As I mentioned in an earlier post on the Mesolithic in the Tees valley and North Yorkshire Moors, Northumberland has evidence for one of the earliest houses in Britain at Howick, located just on the coast of the North Sea.  On display at the museum were some of the artefacts found from the site including sea shells, burnt hazelnut shells, and microliths.  The site at Howick was discovered and excavated by a team based at the University of Newcastle during the summers of 2000 to 2002.

The Mesolithic hut at Howick, Northumberland, dated to 7800 BC,  overlooking the modern day coastline, (Source).

The Mesolithic hut at Howick, Northumberland, dated to 7800 BC, overlooking the modern day coastline (Source: University of Newcastle Howick Project).

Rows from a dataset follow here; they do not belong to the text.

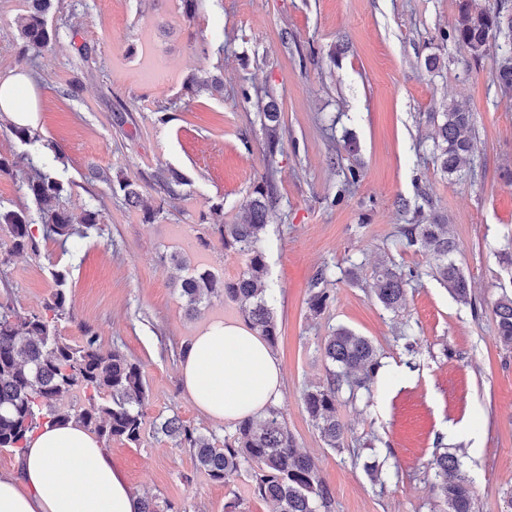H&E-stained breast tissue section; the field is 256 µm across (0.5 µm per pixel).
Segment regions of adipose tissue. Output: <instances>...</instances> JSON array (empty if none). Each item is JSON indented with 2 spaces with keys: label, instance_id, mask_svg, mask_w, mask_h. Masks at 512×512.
I'll list each match as a JSON object with an SVG mask.
<instances>
[{
  "label": "adipose tissue",
  "instance_id": "1",
  "mask_svg": "<svg viewBox=\"0 0 512 512\" xmlns=\"http://www.w3.org/2000/svg\"><path fill=\"white\" fill-rule=\"evenodd\" d=\"M180 381L218 422L256 418L281 397V369L264 340L216 320L193 336ZM138 497L96 435L75 422L28 434L16 473L0 475V512H138Z\"/></svg>",
  "mask_w": 512,
  "mask_h": 512
}]
</instances>
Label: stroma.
Wrapping results in <instances>:
<instances>
[{
	"label": "stroma",
	"instance_id": "1",
	"mask_svg": "<svg viewBox=\"0 0 512 512\" xmlns=\"http://www.w3.org/2000/svg\"><path fill=\"white\" fill-rule=\"evenodd\" d=\"M458 0H203L185 21L179 0H54L60 36L52 49L23 55L17 27L26 0H0V80L38 74L40 136L28 146L0 114V155L59 146L57 174L71 182L67 208L102 198L99 228L59 244L40 242L0 266V300L37 312L55 290L53 267L70 270L66 291L74 321L59 320L68 342L77 323L94 328L104 348L140 363L148 390L147 421L173 414L204 433L229 426L209 419L179 380L182 350L210 321L241 322L235 304L214 297L187 316L171 260L235 277L240 255L224 252L207 225L212 205L224 220L246 217L245 205L265 172L277 199L262 242L268 300L280 336L274 350L283 373L279 406L299 450L314 458L335 497L334 512H440L429 466L440 448L455 452L470 481L474 512H502L512 495V349L496 336L492 307L512 291V101L501 98L494 59L475 61L441 32ZM86 54H79L80 46ZM435 56L440 64L427 70ZM221 76L223 93L191 95V79ZM77 84L76 97L63 88ZM249 98H242V91ZM281 112L279 144L267 158L259 97ZM453 100L472 113L477 149L473 169L444 175L431 148L440 114ZM357 142L343 150L344 137ZM137 181L146 204L157 205L154 174L179 171L181 199L151 223L109 195L106 182L85 178L88 166ZM360 180L346 186L350 169ZM407 210H399L398 201ZM423 211L450 225L456 260L471 277L473 302H457L432 275L420 246H393L399 225ZM388 257L415 278L398 311L374 294V270ZM357 267V280L347 271ZM332 296L319 313L308 304L320 269ZM368 337L383 367L370 396L339 398L349 428L330 448L314 428L303 394L322 383L320 346L337 327ZM410 330L413 339L399 334ZM461 425L458 435L445 432ZM108 452L141 497L167 500L186 512H273L254 497L242 472L211 480L190 449L145 431L138 443L112 441ZM378 461L374 482L364 469Z\"/></svg>",
	"mask_w": 512,
	"mask_h": 512
}]
</instances>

They uncovered 3 distinct phases of a single circular hut building, with construction starting from 7800 BC and in-habitation potentially lasting a century or more, with evidence of post holes and successive lenses of debris.  It is not yet known whether the site was occupied permanently, semi-permanently or seasonally.  A total of 18,000 pieces of flint were recovered from the site, and whilst only a small fraction of these were on show at the Great North, it was nonetheless stimulating to be looking at the evidence and artefacts from one of the earliest domestic sites in the UK.  A large amount of burnt hazelnuts were found with a small number of hearths, indicating that this food group were specifically targeted for food, alongside probable food sources such as seals from along the coastal area.  The site was carefully investigated during the excavation period and subsequent analysis; this included test pitting, sediment coring, soil analysis and geomorphological characterisation, as well as extensive radiocarbon dating of various deposits found in the main extensive open area excavation.

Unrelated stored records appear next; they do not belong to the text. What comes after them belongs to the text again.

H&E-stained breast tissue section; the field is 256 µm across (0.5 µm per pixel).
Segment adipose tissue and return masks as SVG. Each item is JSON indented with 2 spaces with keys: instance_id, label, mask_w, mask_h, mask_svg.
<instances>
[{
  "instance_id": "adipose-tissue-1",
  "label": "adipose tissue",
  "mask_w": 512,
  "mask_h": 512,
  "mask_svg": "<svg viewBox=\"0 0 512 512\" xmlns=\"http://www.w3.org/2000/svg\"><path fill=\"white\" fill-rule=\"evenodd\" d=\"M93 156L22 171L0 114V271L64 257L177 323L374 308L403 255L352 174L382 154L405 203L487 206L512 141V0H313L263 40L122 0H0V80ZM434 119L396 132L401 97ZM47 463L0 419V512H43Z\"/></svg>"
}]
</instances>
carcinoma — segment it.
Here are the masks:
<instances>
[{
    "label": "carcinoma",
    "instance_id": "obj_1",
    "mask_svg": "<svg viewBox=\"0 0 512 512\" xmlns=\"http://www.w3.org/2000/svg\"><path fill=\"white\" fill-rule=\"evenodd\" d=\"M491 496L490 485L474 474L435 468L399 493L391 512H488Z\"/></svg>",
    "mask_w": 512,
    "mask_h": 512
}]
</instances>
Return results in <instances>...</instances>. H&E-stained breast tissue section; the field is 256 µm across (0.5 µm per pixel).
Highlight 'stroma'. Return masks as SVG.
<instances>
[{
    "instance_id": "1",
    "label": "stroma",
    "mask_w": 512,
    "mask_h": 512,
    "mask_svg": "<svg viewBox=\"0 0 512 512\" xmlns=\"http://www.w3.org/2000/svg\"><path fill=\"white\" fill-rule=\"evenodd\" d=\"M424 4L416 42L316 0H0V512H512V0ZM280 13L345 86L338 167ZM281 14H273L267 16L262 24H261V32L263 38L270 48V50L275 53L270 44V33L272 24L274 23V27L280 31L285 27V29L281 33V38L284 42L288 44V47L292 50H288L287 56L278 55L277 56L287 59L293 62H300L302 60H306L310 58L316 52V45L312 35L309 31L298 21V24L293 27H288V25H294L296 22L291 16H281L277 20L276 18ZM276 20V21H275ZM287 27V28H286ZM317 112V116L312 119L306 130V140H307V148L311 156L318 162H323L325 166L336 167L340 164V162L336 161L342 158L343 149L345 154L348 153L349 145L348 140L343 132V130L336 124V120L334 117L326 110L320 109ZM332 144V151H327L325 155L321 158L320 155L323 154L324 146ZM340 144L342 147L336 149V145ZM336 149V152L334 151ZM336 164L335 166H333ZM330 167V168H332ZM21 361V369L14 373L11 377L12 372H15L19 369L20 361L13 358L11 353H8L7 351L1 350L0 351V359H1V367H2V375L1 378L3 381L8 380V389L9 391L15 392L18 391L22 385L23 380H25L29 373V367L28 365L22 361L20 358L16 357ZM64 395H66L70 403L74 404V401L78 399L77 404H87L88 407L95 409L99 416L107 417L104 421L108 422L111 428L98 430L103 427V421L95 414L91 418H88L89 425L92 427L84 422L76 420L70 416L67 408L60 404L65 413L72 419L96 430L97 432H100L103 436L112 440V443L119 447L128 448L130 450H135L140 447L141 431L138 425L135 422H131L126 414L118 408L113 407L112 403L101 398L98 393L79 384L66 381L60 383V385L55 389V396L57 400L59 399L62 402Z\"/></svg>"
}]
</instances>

Careful excavations such as this help to add to the picture of Mesolithic life in Britain.  In a recent article written by the project team at Star Carr, a famous waterlogged Mesolithic site in the Vale of Pickering in North Yorkshire, Conneller et al. (2012) suggest that the site was actually quite extensive with evidence of a least one hut, and a significant amount of work had gone into constructing the site.  They also suggest that the long held view of the European Mesolithic as proliferated with ‘small groups’ of people may have had their rationale in the small excavations of archaeologists’ themselves (Conneller et al. 2012: 1004).

These are interesting projects, especially in highlighting the varied archaeological finds of Northern England.  In my hometown alone I have a petrified Upper Palaeolithic/Mesolithic forest located just off the coast, a complex of Bronze Age, Iron Age and Romano-British centres spanning nearly a thousand years nearly on my doorstep, an important early Anglo-Saxon centre of Christianity near the coast, not to mention the important Medieval and Post-Medieval trading sites.  It should be remembered that museums are integral to displaying and housing a wide range of collections for the benefit of both the public and the researcher, not to mention commercial construction companies.